Wednesday

05


June , 2024
How is India’s falling household savings rate worrisome for its development?
19:55 pm

Kishore Kumar Biswas


The basic issue

There has been a sharp reduction in the household net financial savings rate in 2022-23, leading to an overall decline in the financial savings rate. The savings rate refers to the amount of savings as a percentage of GDP, while household savings measure the change in financial assets during a period. Financial savings include bank deposits, savings in mutual funds, pension funds, and payments for consumer durables. The gross financial savings to GDP ratio declined by 3 percentage points, from 7.3% to 5.3% in 2022-23. This sudden fall in household savings has become a cause for concern.

Some theoretical issues

Neo-classical economic theorists, such as Alfred Marshall and Arthur Pigou, argue that a mature capitalist economy will always maintain full employment, meaning no economic inputs remain unutilized. If some inputs are underutilized, economic activity will adjust until price fluctuations balance supply and demand, achieving general equilibrium. In this state, the supply of savings will equal the demand for investment. Excess savings will move to economies where investment demand exceeds savings supply, and vice versa.

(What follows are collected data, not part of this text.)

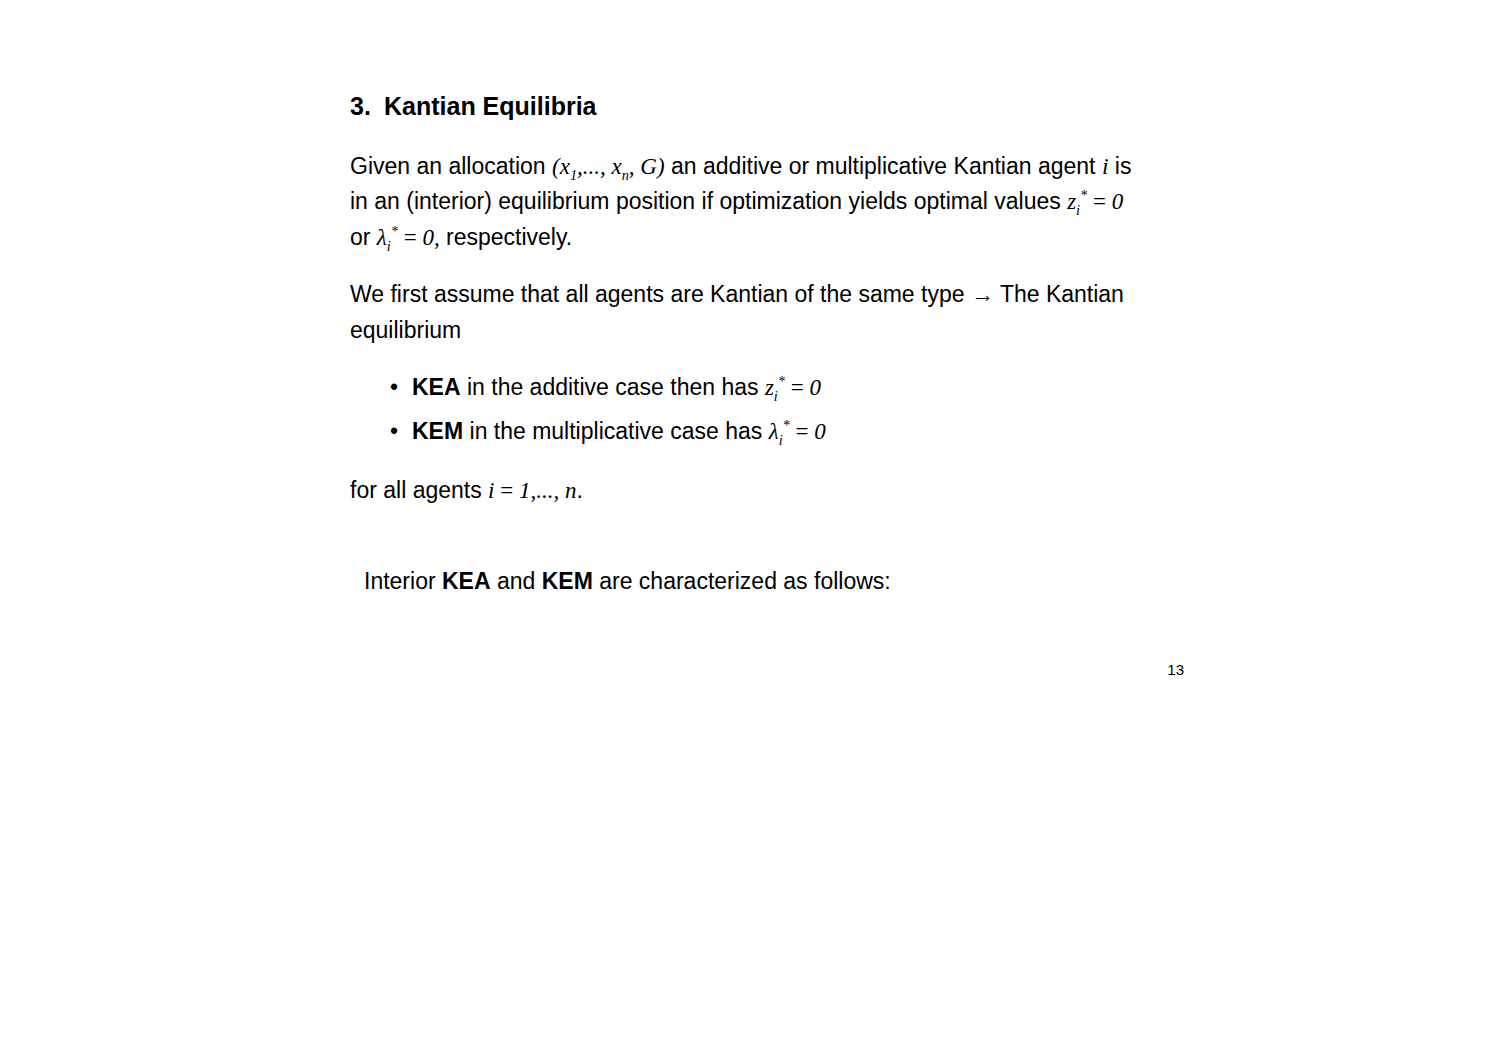3. Kantian Equilibria
Given an allocation (x1,..., xn, G) an additive or multiplicative Kantian agent i is in an (interior) equilibrium position if optimization yields optimal values zi* = 0 or λi* = 0, respectively.
We first assume that all agents are Kantian of the same type → The Kantian equilibrium
KEA in the additive case then has zi* = 0
KEM in the multiplicative case has λi* = 0
for all agents i = 1,..., n.
Interior KEA and KEM are characterized as follows:
13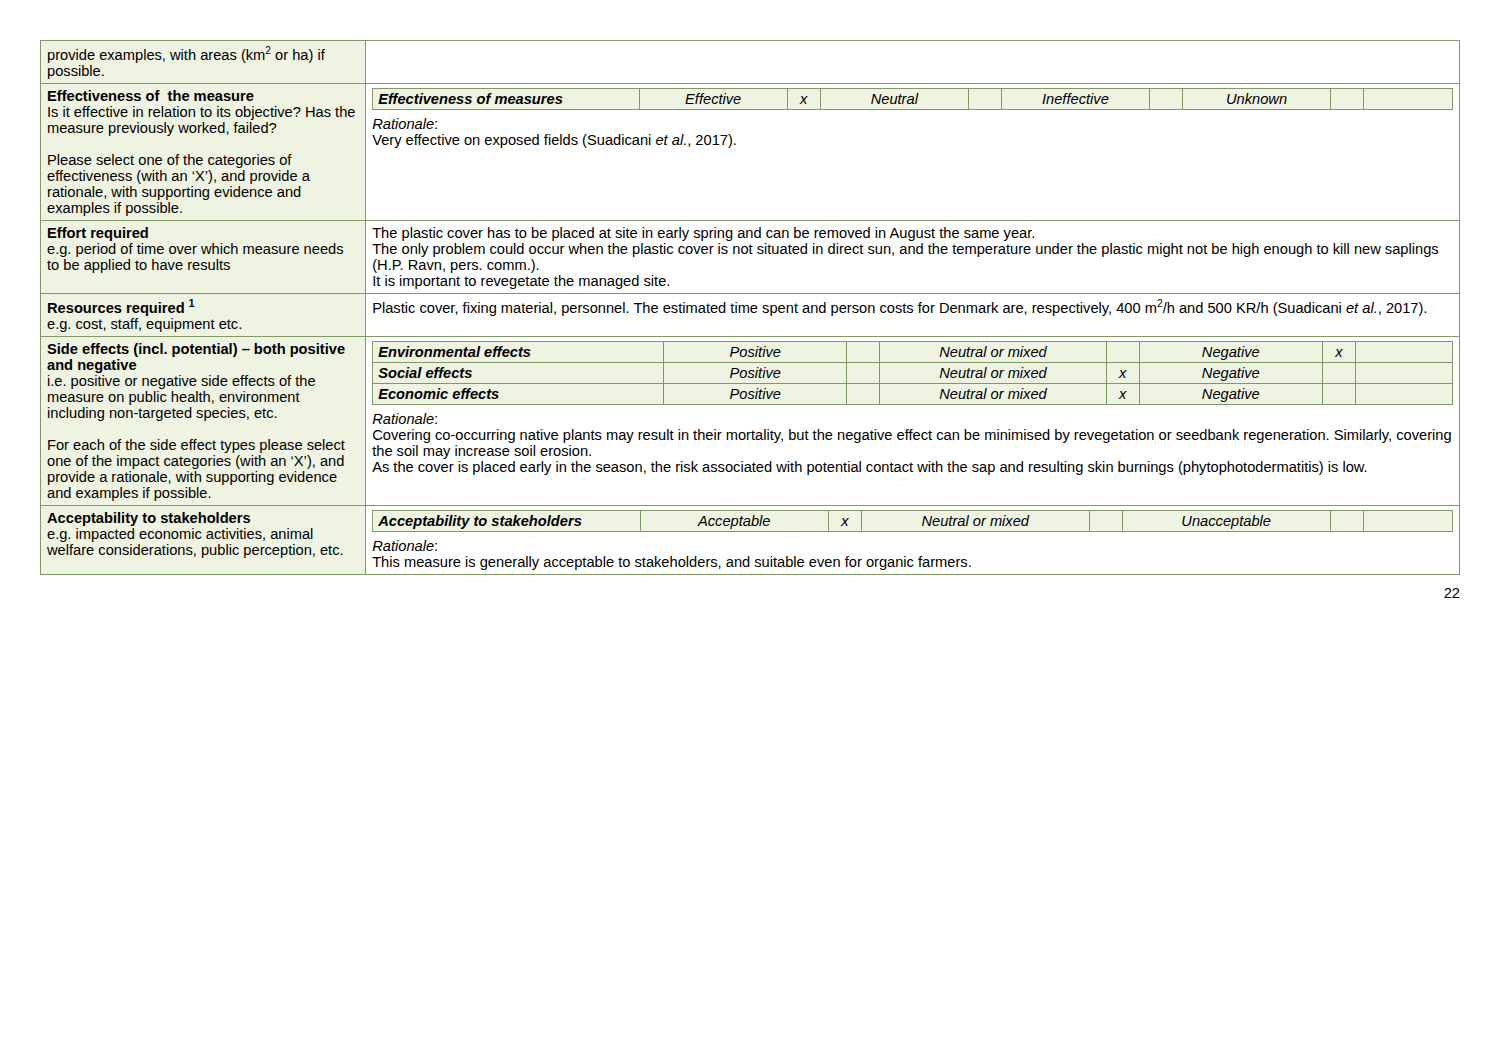| provide examples, with areas (km 2 or ha) if possible. | |
| Effectiveness of the measure Is it effective in relation to its objective? Has the measure previously worked, failed? Please select one of the categories of effectiveness (with an ‘X’), and provide a rationale, with supporting evidence and examples if possible. | / Effectiveness of measures / Effective / x / Neutral / / Ineffective / / Unknown / / / Rationale : Very effective on exposed fields (Suadicani et al. , 2017). |
| Effort required e.g. period of time over which measure needs to be applied to have results | The plastic cover has to be placed at site in early spring and can be removed in August the same year. The only problem could occur when the plastic cover is not situated in direct sun, and the temperature under the plastic might not be high enough to kill new saplings (H.P. Ravn, pers. comm.). It is important to revegetate the managed site. |
| Resources required 1 e.g. cost, staff, equipment etc. | Plastic cover, fixing material, personnel. The estimated time spent and person costs for Denmark are, respectively, 400 m 2 /h and 500 KR/h (Suadicani et al. , 2017). |
| Side effects (incl. potential) – both positive and negative i.e. positive or negative side effects of the measure on public health, environment including non-targeted species, etc. For each of the side effect types please select one of the impact categories (with an ‘X’), and provide a rationale, with supporting evidence and examples if possible. | / Environmental effects / Positive / / Neutral or mixed / / Negative / x / / / Social effects / Positive / / Neutral or mixed / x / Negative / / / / Economic effects / Positive / / Neutral or mixed / x / Negative / / / Rationale : Covering co-occurring native plants may result in their mortality, but the negative effect can be minimised by revegetation or seedbank regeneration. Similarly, covering the soil may increase soil erosion. As the cover is placed early in the season, the risk associated with potential contact with the sap and resulting skin burnings (phytophotodermatitis) is low. |
| Acceptability to stakeholders e.g. impacted economic activities, animal welfare considerations, public perception, etc. | / Acceptability to stakeholders / Acceptable / x / Neutral or mixed / / Unacceptable / / / Rationale : This measure is generally acceptable to stakeholders, and suitable even for organic farmers. |
22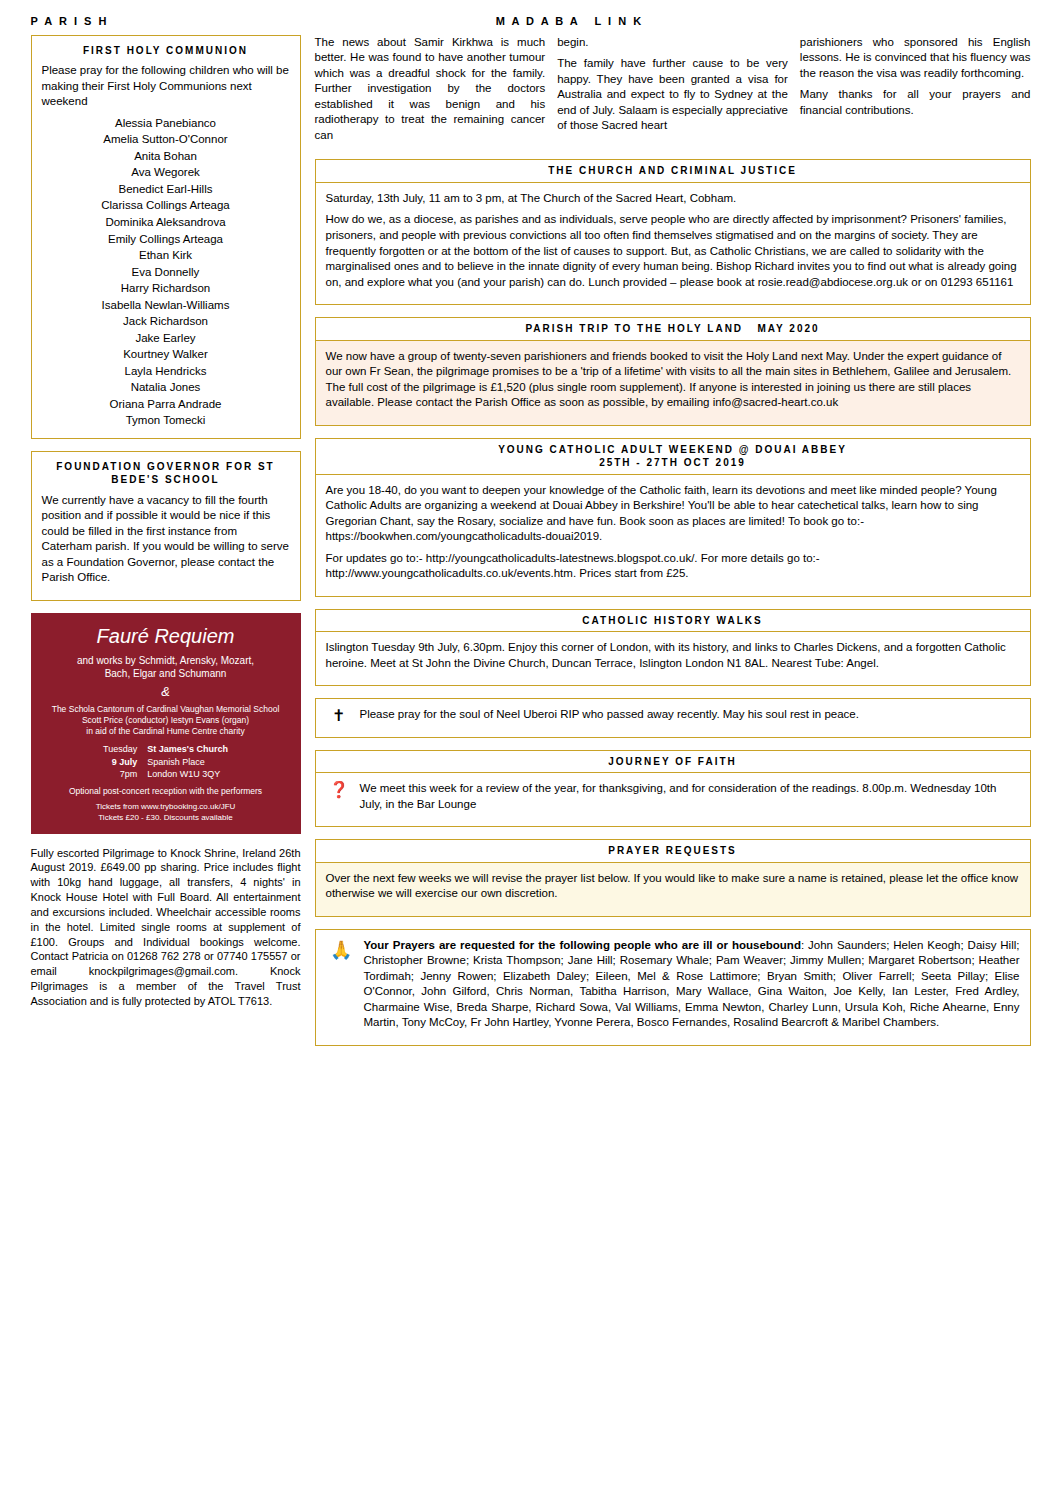P A R I S H
M A D A B A L I N K
First Holy Communion
Please pray for the following children who will be making their First Holy Communions next weekend
Alessia Panebianco
Amelia Sutton-O'Connor
Anita Bohan
Ava Wegorek
Benedict Earl-Hills
Clarissa Collings Arteaga
Dominika Aleksandrova
Emily Collings Arteaga
Ethan Kirk
Eva Donnelly
Harry Richardson
Isabella Newlan-Williams
Jack Richardson
Jake Earley
Kourtney Walker
Layla Hendricks
Natalia Jones
Oriana Parra Andrade
Tymon Tomecki
Foundation Governor for St Bede's School
We currently have a vacancy to fill the fourth position and if possible it would be nice if this could be filled in the first instance from Caterham parish. If you would be willing to serve as a Foundation Governor, please contact the Parish Office.
Fauré Requiem
and works by Schmidt, Arensky, Mozart,
Bach, Elgar and Schumann
&
The Schola Cantorum of Cardinal Vaughan Memorial School
Scott Price (conductor) Iestyn Evans (organ)
in aid of the Cardinal Hume Centre charity
Tuesday
9 July
7pm
St James's Church
Spanish Place
London W1U 3QY
Optional post-concert reception with the performers
Tickets from www.trybooking.co.uk/JFU
Tickets £20 - £30. Discounts available
Fully escorted Pilgrimage to Knock Shrine, Ireland 26th August 2019. £649.00 pp sharing. Price includes flight with 10kg hand luggage, all transfers, 4 nights' in Knock House Hotel with Full Board. All entertainment and excursions included. Wheelchair accessible rooms in the hotel. Limited single rooms at supplement of £100. Groups and Individual bookings welcome. Contact Patricia on 01268 762 278 or 07740 175557 or email knockpilgrimages@gmail.com. Knock Pilgrimages is a member of the Travel Trust Association and is fully protected by ATOL T7613.
The news about Samir Kirkhwa is much better. He was found to have another tumour which was a dreadful shock for the family. Further investigation by the doctors established it was benign and his radiotherapy to treat the remaining cancer can
begin.
The family have further cause to be very happy. They have been granted a visa for Australia and expect to fly to Sydney at the end of July. Salaam is especially appreciative of those Sacred heart
parishioners who sponsored his English lessons. He is convinced that his fluency was the reason the visa was readily forthcoming.
Many thanks for all your prayers and financial contributions.
The Church and Criminal Justice
Saturday, 13th July, 11 am to 3 pm, at The Church of the Sacred Heart, Cobham.
How do we, as a diocese, as parishes and as individuals, serve people who are directly affected by imprisonment? Prisoners' families, prisoners, and people with previous convictions all too often find themselves stigmatised and on the margins of society. They are frequently forgotten or at the bottom of the list of causes to support. But, as Catholic Christians, we are called to solidarity with the marginalised ones and to believe in the innate dignity of every human being. Bishop Richard invites you to find out what is already going on, and explore what you (and your parish) can do. Lunch provided – please book at rosie.read@abdiocese.org.uk or on 01293 651161
Parish Trip to the Holy Land May 2020
We now have a group of twenty-seven parishioners and friends booked to visit the Holy Land next May. Under the expert guidance of our own Fr Sean, the pilgrimage promises to be a 'trip of a lifetime' with visits to all the main sites in Bethlehem, Galilee and Jerusalem. The full cost of the pilgrimage is £1,520 (plus single room supplement). If anyone is interested in joining us there are still places available. Please contact the Parish Office as soon as possible, by emailing info@sacred-heart.co.uk
Young Catholic Adult Weekend @ Douai Abbey
25th - 27th Oct 2019
Are you 18-40, do you want to deepen your knowledge of the Catholic faith, learn its devotions and meet like minded people? Young Catholic Adults are organizing a weekend at Douai Abbey in Berkshire! You'll be able to hear catechetical talks, learn how to sing Gregorian Chant, say the Rosary, socialize and have fun. Book soon as places are limited! To book go to:- https://bookwhen.com/youngcatholicadults-douai2019.
For updates go to:- http://youngcatholicadults-latestnews.blogspot.co.uk/. For more details go to:- http://www.youngcatholicadults.co.uk/events.htm. Prices start from £25.
Catholic History Walks
Islington Tuesday 9th July, 6.30pm. Enjoy this corner of London, with its history, and links to Charles Dickens, and a forgotten Catholic heroine. Meet at St John the Divine Church, Duncan Terrace, Islington London N1 8AL. Nearest Tube: Angel.
✝
Please pray for the soul of Neel Uberoi RIP who passed away recently. May his soul rest in peace.
Journey of Faith
❓
We meet this week for a review of the year, for thanksgiving, and for consideration of the readings. 8.00p.m. Wednesday 10th July, in the Bar Lounge
Prayer Requests
Over the next few weeks we will revise the prayer list below. If you would like to make sure a name is retained, please let the office know otherwise we will exercise our own discretion.
🙏
Your Prayers are requested for the following people who are ill or housebound: John Saunders; Helen Keogh; Daisy Hill; Christopher Browne; Krista Thompson; Jane Hill; Rosemary Whale; Pam Weaver; Jimmy Mullen; Margaret Robertson; Heather Tordimah; Jenny Rowen; Elizabeth Daley; Eileen, Mel & Rose Lattimore; Bryan Smith; Oliver Farrell; Seeta Pillay; Elise O'Connor, John Gilford, Chris Norman, Tabitha Harrison, Mary Wallace, Gina Waiton, Joe Kelly, Ian Lester, Fred Ardley, Charmaine Wise, Breda Sharpe, Richard Sowa, Val Williams, Emma Newton, Charley Lunn, Ursula Koh, Riche Ahearne, Enny Martin, Tony McCoy, Fr John Hartley, Yvonne Perera, Bosco Fernandes, Rosalind Bearcroft & Maribel Chambers.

In India, the question arises: can a lower household savings rate create investment problems, or will it raise interest rates and hinder economic growth? The neo-classical view that savings equal investment is not applicable to India. Instead, Keynesian theory is more relevant. John Maynard Keynes argued that an economy’s output and investment are determined by its total effective demand. Investment demand is driven by the expected sale of goods and services, not by the amount of savings. Therefore, India’s falling household savings rate should be analyzed using Keynesian principles.

Reasons and consequences of falling household savings rate

According to Ambor Ghosh, an economics professor at Jadavpur University, the fall in household savings may be due to high inflation, especially in essential items. Rising prices consume a significant portion of dis-posable income, forcing households to spend more to maintain their standard of living, which can reduce savings. This decrease in savings could lower GDP as household purchasing power declines.

Economics teachers Zico Dasgupta and Srinivas Raghavendra from Azim Premji University recently analyzed this phenomenon (The Hindu, April 21, 2024). They believe that if household incomes rise faster than interest payments, there will be no problem, but this is unlikely. Prolonged inflation could increase consumer vulnerability. If borrowers cannot repay higher debts, banks and non-bank institutions may face balance sheet issues. Dasgupta and Raghavendra also warn that using higher interest rates to combat inflation by reducing macroeconomic output and employment could leave households with increasing debt. Higher interest rates can negatively impact household consumption and aggregate demand.

The recent report of Goldman Sachs

A recent Goldman Sachs report (May 22, 2024) noted that net household savings likely rose to 6% in FY 2023-24 from 5.1% the previous year due to faster household deposit growth. The report highlighted that gross financial savings are expected to outpace the increase in household financial liabilities in FY 2024. It stated, “This increase in net financial savings is mainly driven by higher gross financial savings of 12.5% of GDP, compared to 11% of GDP in FY 2023. This has been possible due to higher bank deposit growth.”

The interplay between household savings, inflation, and interest rates presents a complex challenge for India’s economic development, requiring careful policy consideration to ensure sustainable growth.